Top of EXERCISE MATERIAL

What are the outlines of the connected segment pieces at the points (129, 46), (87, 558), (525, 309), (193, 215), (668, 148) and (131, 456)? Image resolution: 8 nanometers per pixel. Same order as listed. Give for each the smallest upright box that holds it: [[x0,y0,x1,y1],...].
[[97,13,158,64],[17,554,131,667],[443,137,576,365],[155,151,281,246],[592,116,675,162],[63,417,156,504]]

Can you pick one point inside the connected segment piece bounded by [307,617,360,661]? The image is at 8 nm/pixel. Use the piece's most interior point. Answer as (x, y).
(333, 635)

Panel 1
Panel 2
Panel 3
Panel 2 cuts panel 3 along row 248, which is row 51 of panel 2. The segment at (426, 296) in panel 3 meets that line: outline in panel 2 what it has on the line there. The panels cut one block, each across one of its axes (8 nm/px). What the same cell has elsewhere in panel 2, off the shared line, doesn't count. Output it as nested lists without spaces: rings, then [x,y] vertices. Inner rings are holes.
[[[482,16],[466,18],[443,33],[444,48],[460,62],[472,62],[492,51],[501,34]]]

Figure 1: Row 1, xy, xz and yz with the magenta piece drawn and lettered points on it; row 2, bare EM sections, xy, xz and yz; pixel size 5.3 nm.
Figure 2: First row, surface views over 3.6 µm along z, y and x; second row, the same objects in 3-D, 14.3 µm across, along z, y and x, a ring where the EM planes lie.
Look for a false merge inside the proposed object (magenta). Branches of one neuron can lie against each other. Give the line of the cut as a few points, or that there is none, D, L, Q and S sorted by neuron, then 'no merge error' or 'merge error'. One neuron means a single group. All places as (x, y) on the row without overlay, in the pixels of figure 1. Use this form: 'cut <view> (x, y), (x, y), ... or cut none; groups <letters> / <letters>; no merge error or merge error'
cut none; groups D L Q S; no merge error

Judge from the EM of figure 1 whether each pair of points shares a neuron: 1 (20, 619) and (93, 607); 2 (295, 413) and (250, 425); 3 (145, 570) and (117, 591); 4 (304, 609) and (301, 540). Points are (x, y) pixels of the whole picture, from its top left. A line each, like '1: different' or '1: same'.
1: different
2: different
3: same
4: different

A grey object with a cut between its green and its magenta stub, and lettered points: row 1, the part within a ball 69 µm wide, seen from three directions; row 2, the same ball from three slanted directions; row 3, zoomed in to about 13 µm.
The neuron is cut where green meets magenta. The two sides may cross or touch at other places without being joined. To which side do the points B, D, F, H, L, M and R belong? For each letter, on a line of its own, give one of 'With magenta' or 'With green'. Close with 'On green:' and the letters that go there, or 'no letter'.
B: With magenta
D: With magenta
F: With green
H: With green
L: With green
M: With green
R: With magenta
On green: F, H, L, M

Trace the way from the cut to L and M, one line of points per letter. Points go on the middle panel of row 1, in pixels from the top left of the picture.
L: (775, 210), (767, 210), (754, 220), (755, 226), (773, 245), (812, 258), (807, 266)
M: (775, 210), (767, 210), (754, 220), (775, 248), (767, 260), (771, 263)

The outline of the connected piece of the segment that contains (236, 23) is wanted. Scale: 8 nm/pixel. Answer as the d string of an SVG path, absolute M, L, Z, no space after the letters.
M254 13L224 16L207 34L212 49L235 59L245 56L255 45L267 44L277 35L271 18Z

Bottom of EXERCISE MATERIAL

▶ _TASK INSTRUCTIONS_:
Please reproduce all of the entries exactly as they stand.

▶ _ANSWER BOX_:
What are the outlines of the connected segment pieces at the points (129, 46), (87, 558), (525, 309), (193, 215), (668, 148) and (131, 456)? Image resolution: 8 nanometers per pixel. Same order as listed. Give for each the smallest upright box that holds it: [[x0,y0,x1,y1],...].
[[97,13,158,64],[17,554,131,667],[443,137,576,365],[155,151,281,246],[592,116,675,162],[63,417,156,504]]

Can you pick one point inside the connected segment piece bounded by [307,617,360,661]? The image is at 8 nm/pixel. Use the piece's most interior point. Answer as (x, y).
(333, 635)

Panel 1
Panel 2
Panel 3
Panel 2 cuts panel 3 along row 248, which is row 51 of panel 2. The segment at (426, 296) in panel 3 meets that line: outline in panel 2 what it has on the line there. The panels cut one block, each across one of its axes (8 nm/px). What the same cell has elsewhere in panel 2, off the shared line, doesn't count. Output it as nested lists without spaces: rings, then [x,y] vertices. Inner rings are holes.
[[[482,16],[466,18],[443,33],[444,48],[460,62],[472,62],[492,51],[501,34]]]

Figure 1: Row 1, xy, xz and yz with the magenta piece drawn and lettered points on it; row 2, bare EM sections, xy, xz and yz; pixel size 5.3 nm.
Figure 2: First row, surface views over 3.6 µm along z, y and x; second row, the same objects in 3-D, 14.3 µm across, along z, y and x, a ring where the EM planes lie.
Look for a false merge inside the proposed object (magenta). Branches of one neuron can lie against each other. Give the line of the cut as a few points, or that there is none, D, L, Q and S sorted by neuron, then 'no merge error' or 'merge error'. One neuron means a single group. All places as (x, y) on the row without overlay, in the pixels of figure 1. Use this form: 'cut <view> (x, y), (x, y), ... or cut none; groups <letters> / <letters>; no merge error or merge error'
cut none; groups D L Q S; no merge error

Judge from the EM of figure 1 whether each pair of points shares a neuron: 1 (20, 619) and (93, 607); 2 (295, 413) and (250, 425); 3 (145, 570) and (117, 591); 4 (304, 609) and (301, 540). Points are (x, y) pixels of the whole picture, from its top left. A line each, like '1: different' or '1: same'.
1: different
2: different
3: same
4: different

A grey object with a cut between its green and its magenta stub, and lettered points: row 1, the part within a ball 69 µm wide, seen from three directions; row 2, the same ball from three slanted directions; row 3, zoomed in to about 13 µm.
The neuron is cut where green meets magenta. The two sides may cross or touch at other places without being joined. To which side do the points B, D, F, H, L, M and R belong? For each letter, on a line of its own, give one of 'With magenta' or 'With green'. Close with 'On green:' and the letters that go there, or 'no letter'.
B: With magenta
D: With magenta
F: With green
H: With green
L: With green
M: With green
R: With magenta
On green: F, H, L, M

Trace the way from the cut to L and M, one line of points per letter. Points go on the middle panel of row 1, in pixels from the top left of the picture.
L: (775, 210), (767, 210), (754, 220), (755, 226), (773, 245), (812, 258), (807, 266)
M: (775, 210), (767, 210), (754, 220), (775, 248), (767, 260), (771, 263)

The outline of the connected piece of the segment that contains (236, 23) is wanted. Scale: 8 nm/pixel. Answer as the d string of an SVG path, absolute M, L, Z, no space after the letters.
M254 13L224 16L207 34L212 49L235 59L245 56L255 45L267 44L277 35L271 18Z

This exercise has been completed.